Work required: Copy out the material below word for word, omitting the pictures.

Supplied material:
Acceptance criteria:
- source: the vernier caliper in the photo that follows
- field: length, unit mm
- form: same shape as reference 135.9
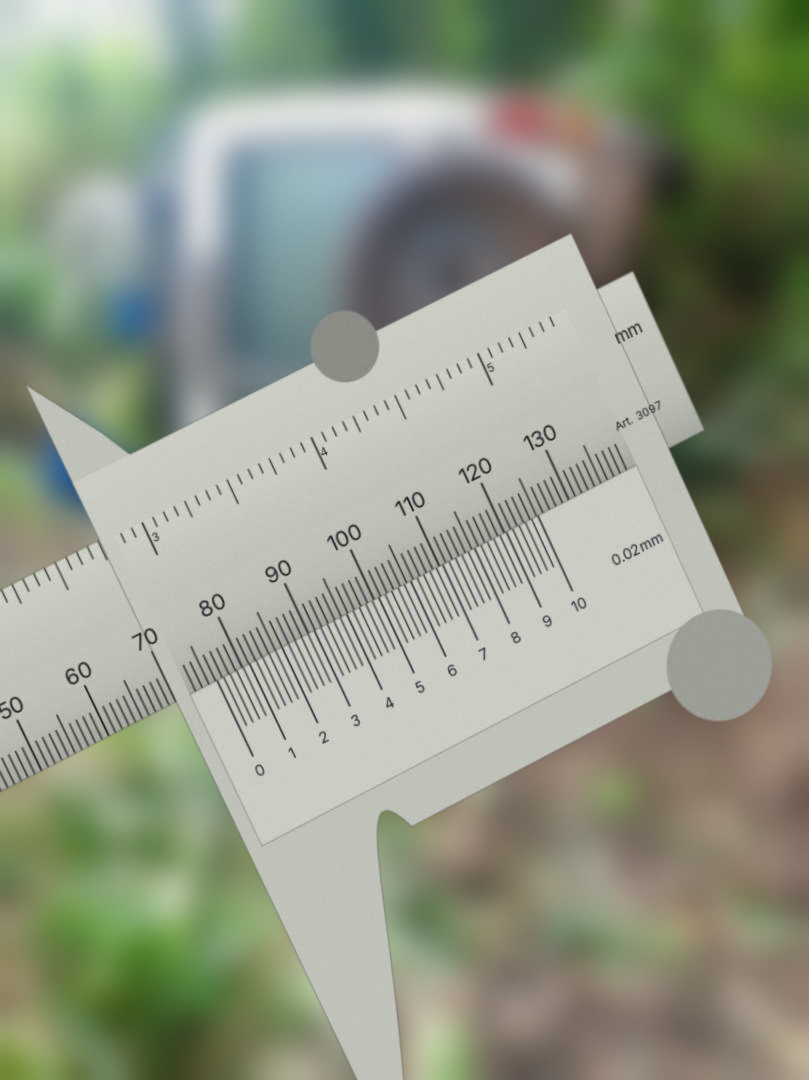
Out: 76.2
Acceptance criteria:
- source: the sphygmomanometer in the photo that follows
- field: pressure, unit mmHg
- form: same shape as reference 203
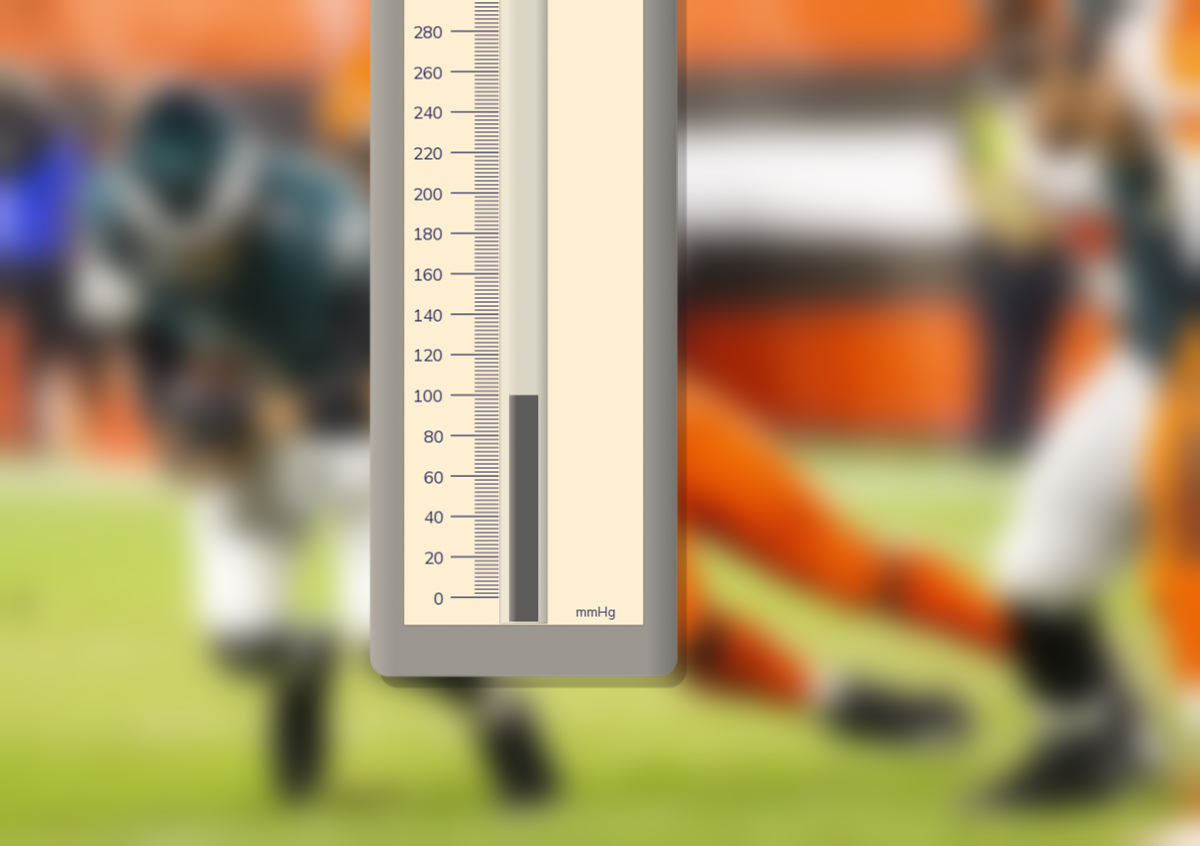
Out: 100
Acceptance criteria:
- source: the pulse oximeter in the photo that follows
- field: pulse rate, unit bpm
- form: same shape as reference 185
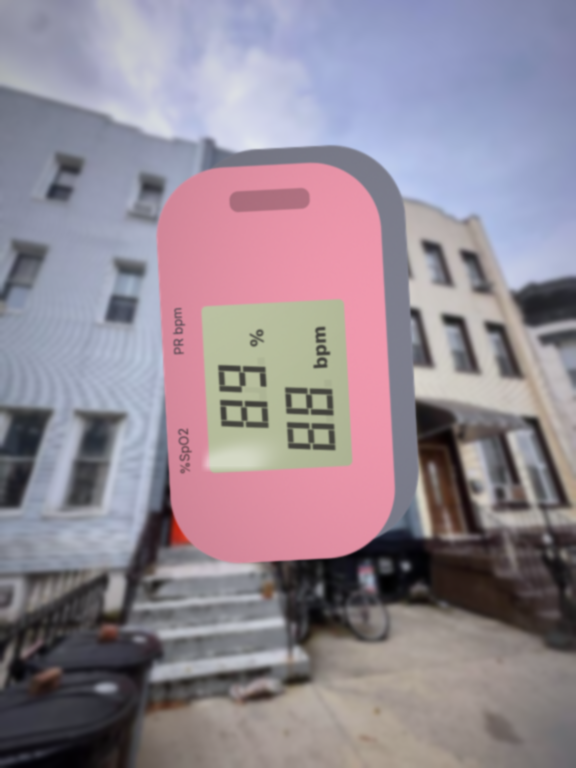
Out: 88
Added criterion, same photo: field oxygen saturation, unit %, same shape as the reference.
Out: 89
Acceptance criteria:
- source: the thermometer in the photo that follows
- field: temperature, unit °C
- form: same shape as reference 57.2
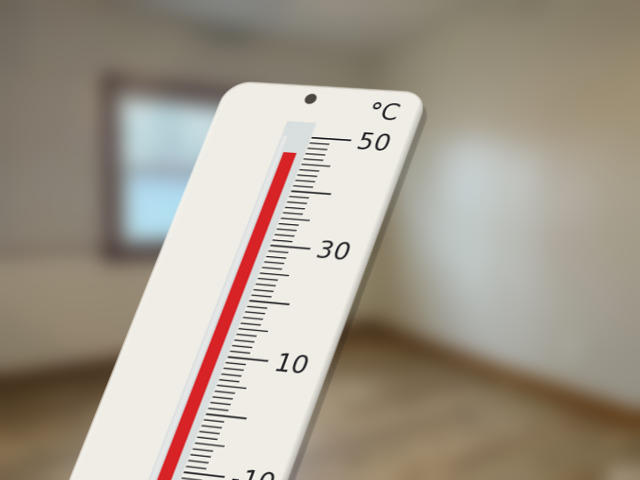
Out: 47
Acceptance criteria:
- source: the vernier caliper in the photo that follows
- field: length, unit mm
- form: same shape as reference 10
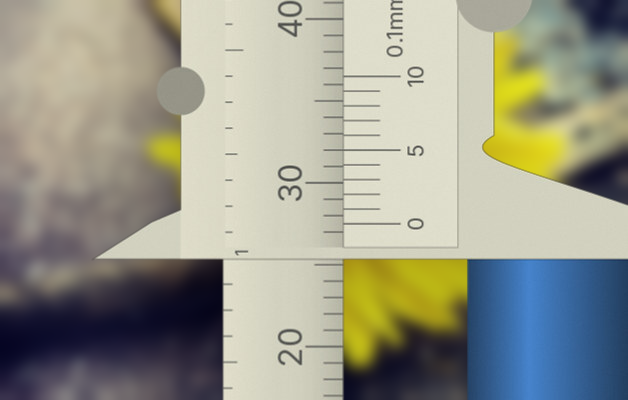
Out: 27.5
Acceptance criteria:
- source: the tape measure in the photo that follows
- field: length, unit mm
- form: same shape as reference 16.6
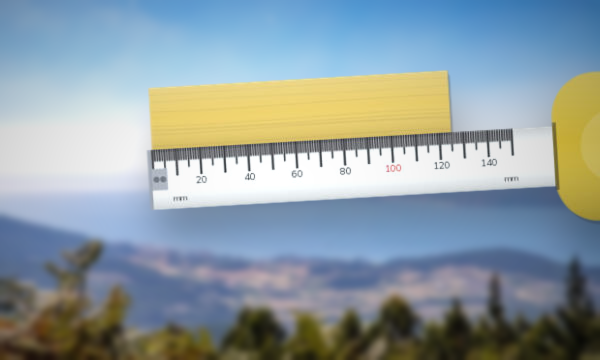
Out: 125
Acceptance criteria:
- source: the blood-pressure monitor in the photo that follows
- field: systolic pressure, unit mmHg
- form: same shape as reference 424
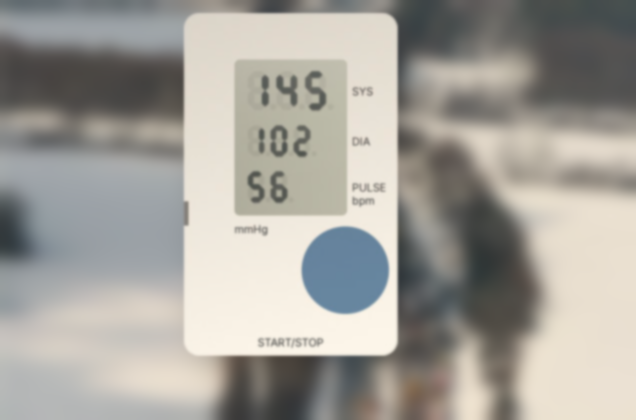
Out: 145
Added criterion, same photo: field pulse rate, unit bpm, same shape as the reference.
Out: 56
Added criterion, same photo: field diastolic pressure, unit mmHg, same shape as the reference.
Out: 102
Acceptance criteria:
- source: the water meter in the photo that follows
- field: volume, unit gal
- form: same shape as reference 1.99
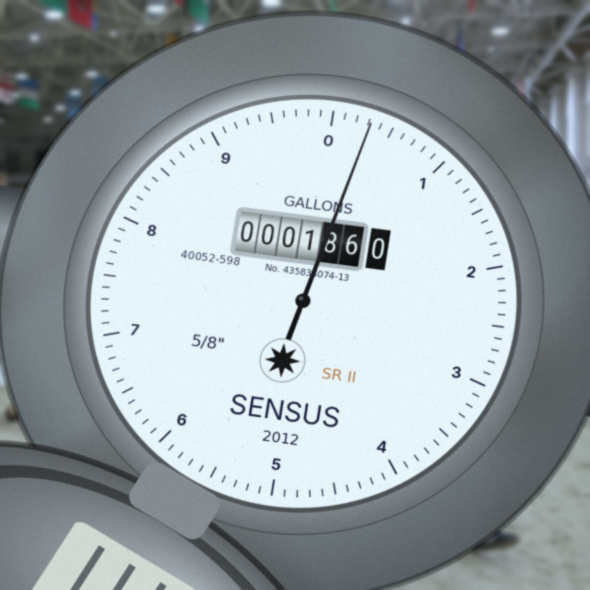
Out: 1860.3
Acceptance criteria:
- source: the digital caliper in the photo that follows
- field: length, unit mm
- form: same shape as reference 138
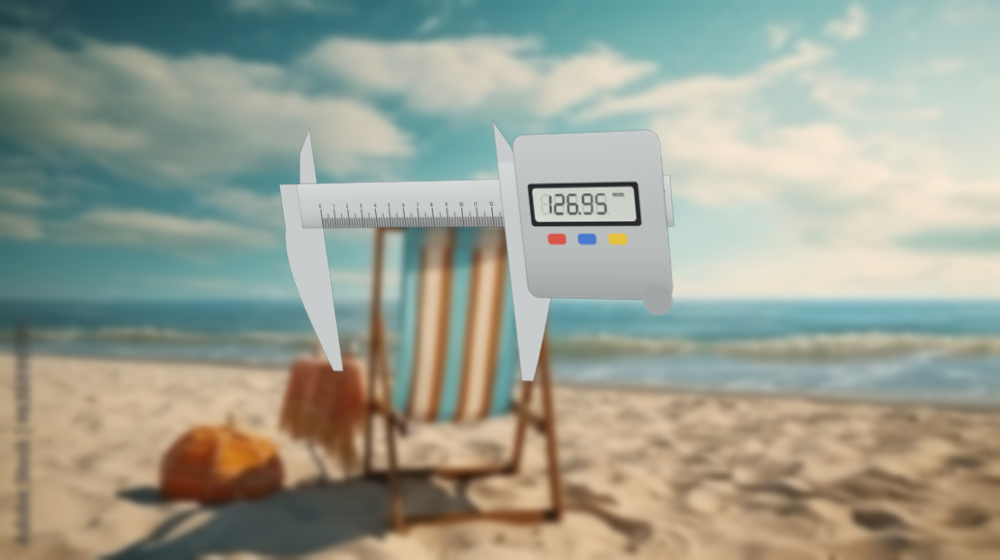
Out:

Answer space:
Acceptance criteria:
- source: the vernier caliper in the photo that follows
- field: length, unit mm
- form: same shape as reference 135.9
Out: 76.2
Acceptance criteria:
- source: the sphygmomanometer in the photo that follows
- field: pressure, unit mmHg
- form: same shape as reference 203
Out: 100
Acceptance criteria:
- source: the pulse oximeter in the photo that follows
- field: pulse rate, unit bpm
- form: same shape as reference 185
Out: 88
Added criterion, same photo: field oxygen saturation, unit %, same shape as the reference.
Out: 89
Acceptance criteria:
- source: the thermometer in the photo that follows
- field: temperature, unit °C
- form: same shape as reference 57.2
Out: 47
Acceptance criteria:
- source: the vernier caliper in the photo that follows
- field: length, unit mm
- form: same shape as reference 10
Out: 27.5
Acceptance criteria:
- source: the tape measure in the photo that follows
- field: length, unit mm
- form: same shape as reference 16.6
Out: 125
Acceptance criteria:
- source: the blood-pressure monitor in the photo that follows
- field: systolic pressure, unit mmHg
- form: same shape as reference 424
Out: 145
Added criterion, same photo: field pulse rate, unit bpm, same shape as the reference.
Out: 56
Added criterion, same photo: field diastolic pressure, unit mmHg, same shape as the reference.
Out: 102
Acceptance criteria:
- source: the water meter in the photo that follows
- field: volume, unit gal
- form: same shape as reference 1.99
Out: 1860.3
Acceptance criteria:
- source: the digital caliper in the photo that follows
- field: length, unit mm
- form: same shape as reference 138
Out:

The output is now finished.